3. Mitigating Cloud Provider Backdoors

The breaches are said to have exploited a vulnerability in Oracle’s Fusion Middleware (CVE-2021-35587). Hosting your encryption gateway can assist because:

  • It decouples encryption from the cloud provider’s patch lifecycle, reducing exposure to unpatched legacy systems.
  • Avoids centralized risks like compromised LDAP/SSO endpoints by keeping authentication mechanisms independent. Cloud encryption gateways typically have their authentication mechanisms that operate at arm's length from the cloud platform.

4. Compliance and Data Sovereignty

Oracle’s breach is reported to have impacted 140k tenants globally, highlighting shared infrastructure risks. Hosting your encryption gateway enables:

  • Granular data control to help meet regulations like ITAR, CMMC, HIPAA or GDPR.
  • Control over how securely encryption keys are managed.

5. Forensic Advantages

The investigation into the breach faces challenges due to the opaque breach disclosure. Moreover, compliance regulations like HIPAA and GDPR require audit logs to be maintained. 
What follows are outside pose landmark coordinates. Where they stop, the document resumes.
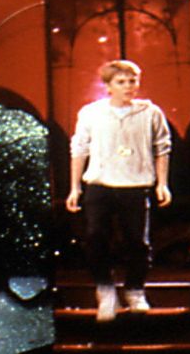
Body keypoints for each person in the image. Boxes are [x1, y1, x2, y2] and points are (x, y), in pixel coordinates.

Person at [66, 60, 172, 322]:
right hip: (100, 186)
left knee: (137, 242)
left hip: (135, 186)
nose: (128, 87)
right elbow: (79, 149)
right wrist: (74, 187)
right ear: (108, 86)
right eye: (121, 82)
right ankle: (105, 290)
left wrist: (162, 183)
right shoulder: (91, 113)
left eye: (132, 81)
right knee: (96, 238)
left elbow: (162, 148)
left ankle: (135, 290)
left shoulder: (150, 113)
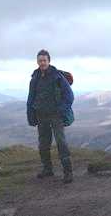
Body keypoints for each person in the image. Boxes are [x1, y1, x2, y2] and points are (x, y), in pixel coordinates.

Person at [26, 49, 74, 184]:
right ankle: (48, 169)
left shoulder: (57, 77)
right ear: (37, 61)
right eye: (40, 60)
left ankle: (68, 172)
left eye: (44, 60)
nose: (42, 63)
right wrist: (30, 114)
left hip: (55, 116)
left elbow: (69, 96)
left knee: (61, 143)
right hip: (41, 116)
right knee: (43, 144)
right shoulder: (34, 78)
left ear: (49, 61)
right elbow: (31, 97)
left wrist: (61, 110)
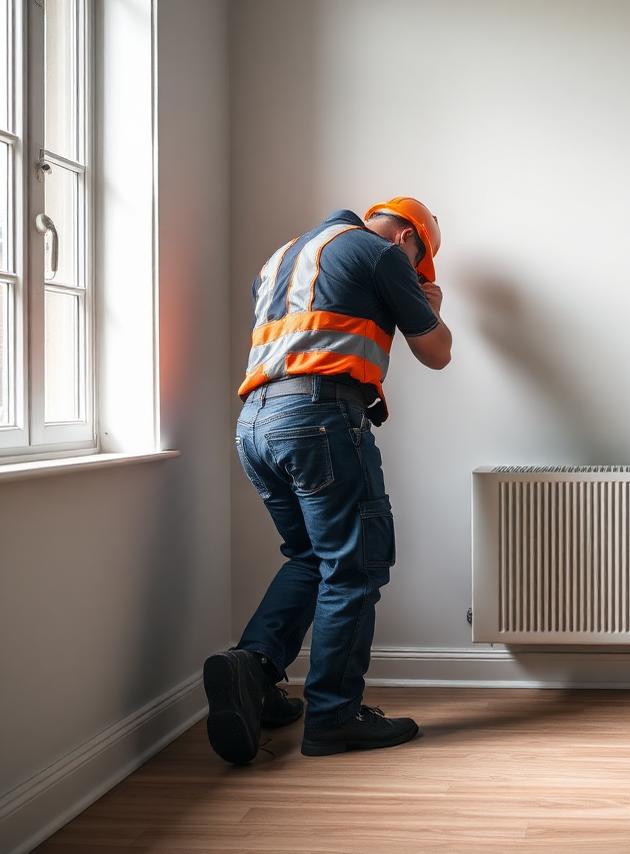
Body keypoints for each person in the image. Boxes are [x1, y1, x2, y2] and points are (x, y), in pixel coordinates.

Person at [204, 197, 451, 764]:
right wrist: (430, 307)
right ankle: (335, 717)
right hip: (320, 418)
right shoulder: (381, 253)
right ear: (408, 239)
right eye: (418, 262)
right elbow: (436, 353)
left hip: (255, 423)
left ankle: (253, 671)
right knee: (355, 565)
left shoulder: (281, 258)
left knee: (312, 557)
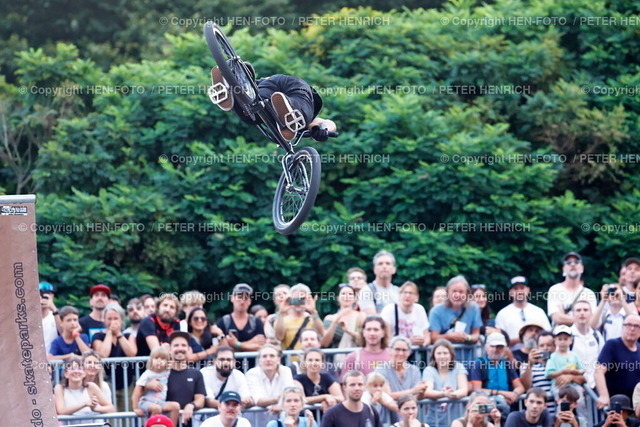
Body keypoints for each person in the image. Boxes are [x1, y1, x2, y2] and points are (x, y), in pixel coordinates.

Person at [210, 66, 336, 141]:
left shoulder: (267, 117)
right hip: (293, 86)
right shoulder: (308, 122)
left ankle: (231, 90)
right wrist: (323, 130)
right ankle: (289, 108)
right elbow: (329, 123)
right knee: (301, 112)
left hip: (264, 86)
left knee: (251, 113)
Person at [469, 332, 525, 418]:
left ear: (504, 349)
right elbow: (477, 389)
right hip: (485, 408)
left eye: (499, 346)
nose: (495, 349)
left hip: (506, 407)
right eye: (492, 346)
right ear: (486, 347)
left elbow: (520, 387)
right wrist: (503, 394)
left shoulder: (507, 364)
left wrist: (514, 395)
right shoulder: (478, 363)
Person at [595, 315, 640, 408]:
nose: (632, 329)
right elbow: (599, 371)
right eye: (628, 325)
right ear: (622, 327)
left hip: (635, 405)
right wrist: (604, 396)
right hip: (615, 405)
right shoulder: (612, 345)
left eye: (636, 326)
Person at [422, 338, 469, 427]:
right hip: (434, 420)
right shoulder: (429, 370)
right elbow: (427, 391)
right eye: (439, 353)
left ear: (451, 354)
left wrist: (453, 394)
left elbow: (464, 390)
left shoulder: (459, 367)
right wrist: (444, 394)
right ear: (434, 355)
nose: (442, 356)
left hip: (456, 420)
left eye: (445, 353)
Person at [54, 356, 115, 424]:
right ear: (66, 374)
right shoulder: (60, 388)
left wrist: (96, 408)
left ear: (84, 373)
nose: (76, 371)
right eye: (72, 369)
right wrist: (85, 404)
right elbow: (61, 411)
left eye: (79, 368)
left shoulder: (91, 386)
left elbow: (111, 408)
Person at [495, 276, 551, 348]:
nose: (519, 292)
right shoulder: (502, 314)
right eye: (515, 289)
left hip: (537, 351)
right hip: (512, 353)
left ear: (528, 290)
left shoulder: (539, 312)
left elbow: (548, 334)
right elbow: (500, 340)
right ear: (510, 292)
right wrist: (521, 339)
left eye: (522, 288)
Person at [132, 346, 180, 426]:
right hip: (146, 402)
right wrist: (136, 408)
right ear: (151, 360)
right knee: (156, 408)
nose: (159, 361)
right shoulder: (147, 374)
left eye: (162, 359)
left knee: (175, 406)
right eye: (156, 358)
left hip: (160, 402)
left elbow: (175, 363)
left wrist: (170, 352)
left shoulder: (167, 371)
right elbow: (137, 391)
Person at [322, 284, 366, 368]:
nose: (347, 296)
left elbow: (365, 340)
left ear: (355, 298)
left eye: (350, 294)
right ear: (338, 298)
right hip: (335, 362)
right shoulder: (330, 318)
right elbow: (325, 343)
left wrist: (349, 331)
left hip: (357, 359)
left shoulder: (361, 316)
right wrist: (335, 321)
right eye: (343, 294)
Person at [429, 275, 482, 344]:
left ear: (467, 293)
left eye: (461, 292)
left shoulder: (473, 307)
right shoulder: (436, 311)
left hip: (467, 350)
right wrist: (450, 336)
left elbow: (476, 335)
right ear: (447, 293)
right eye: (454, 291)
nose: (457, 295)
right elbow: (433, 338)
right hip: (443, 350)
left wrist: (467, 337)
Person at [547, 253, 597, 326]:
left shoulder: (589, 293)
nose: (572, 264)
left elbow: (593, 321)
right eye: (568, 263)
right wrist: (583, 319)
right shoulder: (555, 290)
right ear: (564, 269)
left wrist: (564, 316)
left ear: (582, 268)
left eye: (576, 262)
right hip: (561, 333)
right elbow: (557, 318)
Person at [216, 283, 266, 355]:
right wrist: (251, 343)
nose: (242, 302)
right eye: (239, 297)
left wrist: (237, 344)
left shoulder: (256, 322)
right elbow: (220, 347)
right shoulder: (223, 321)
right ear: (232, 298)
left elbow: (261, 346)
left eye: (246, 298)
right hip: (229, 361)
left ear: (250, 301)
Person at [275, 283, 325, 352]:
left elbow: (322, 334)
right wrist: (281, 313)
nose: (298, 302)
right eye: (295, 299)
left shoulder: (313, 318)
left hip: (309, 357)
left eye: (302, 299)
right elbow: (279, 337)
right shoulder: (282, 320)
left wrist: (313, 312)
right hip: (290, 357)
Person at [376, 336, 427, 401]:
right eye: (397, 349)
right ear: (390, 350)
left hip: (410, 407)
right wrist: (413, 391)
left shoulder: (414, 370)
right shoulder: (381, 369)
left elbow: (417, 396)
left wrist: (422, 390)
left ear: (409, 352)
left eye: (404, 350)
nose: (401, 353)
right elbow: (387, 396)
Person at [293, 348, 343, 412]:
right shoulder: (298, 379)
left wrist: (326, 400)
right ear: (304, 363)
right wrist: (324, 397)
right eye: (310, 360)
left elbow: (341, 398)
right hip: (305, 415)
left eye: (317, 360)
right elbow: (301, 399)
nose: (314, 363)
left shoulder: (327, 377)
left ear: (322, 363)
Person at [381, 281, 430, 346]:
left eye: (411, 293)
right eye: (405, 292)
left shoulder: (419, 309)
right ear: (399, 295)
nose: (407, 295)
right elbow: (386, 338)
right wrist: (408, 341)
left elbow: (426, 334)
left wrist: (423, 343)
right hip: (394, 348)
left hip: (415, 349)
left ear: (417, 298)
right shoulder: (389, 309)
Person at [246, 344, 295, 410]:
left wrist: (281, 403)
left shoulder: (286, 371)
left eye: (272, 356)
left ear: (278, 360)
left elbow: (290, 394)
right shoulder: (252, 373)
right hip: (257, 415)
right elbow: (258, 401)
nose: (268, 359)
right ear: (259, 360)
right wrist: (279, 399)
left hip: (280, 414)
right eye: (264, 356)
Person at [569, 300, 603, 390]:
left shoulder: (597, 336)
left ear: (591, 314)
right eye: (578, 310)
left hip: (595, 386)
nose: (582, 313)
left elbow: (602, 362)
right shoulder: (567, 335)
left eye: (585, 310)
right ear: (573, 314)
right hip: (574, 387)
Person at [520, 331, 556, 415]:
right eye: (542, 345)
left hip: (558, 412)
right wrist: (530, 364)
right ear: (537, 347)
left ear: (554, 346)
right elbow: (525, 387)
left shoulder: (561, 363)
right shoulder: (528, 366)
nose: (545, 348)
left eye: (549, 345)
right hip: (539, 415)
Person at [545, 325, 585, 393]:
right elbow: (548, 373)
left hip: (574, 386)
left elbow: (582, 370)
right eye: (560, 339)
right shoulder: (553, 356)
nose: (562, 342)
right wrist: (562, 372)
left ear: (571, 340)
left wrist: (576, 371)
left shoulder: (574, 355)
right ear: (555, 341)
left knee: (578, 395)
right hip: (559, 386)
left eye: (565, 339)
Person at [39, 281, 61, 353]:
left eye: (47, 294)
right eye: (40, 294)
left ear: (52, 296)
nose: (43, 297)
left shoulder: (56, 315)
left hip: (52, 357)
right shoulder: (29, 317)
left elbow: (63, 333)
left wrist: (53, 308)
With an encryption gateway, organizations have access to audit trails that are stored separately from the cloud platform:

  • Audit trails for access simplify breach impact analysis.
  • Isolated encryption logs provide clearer evidence of unauthorized decryption attempts.

Conclusion

While hosting your encryption gateway does not prevent the initial third-party breach, it can radically reduce its consequences. As the analysis shows, the Oracle attackers focused on exploitable credentials and keys stored in Oracle’s infrastructure. This highlights that managing and controlling your encryption gateway shifts this attack surface, creating a situation where attackers need to compromise multiple independent systems, aligning with the principle of defense in depth, with independent layers of security.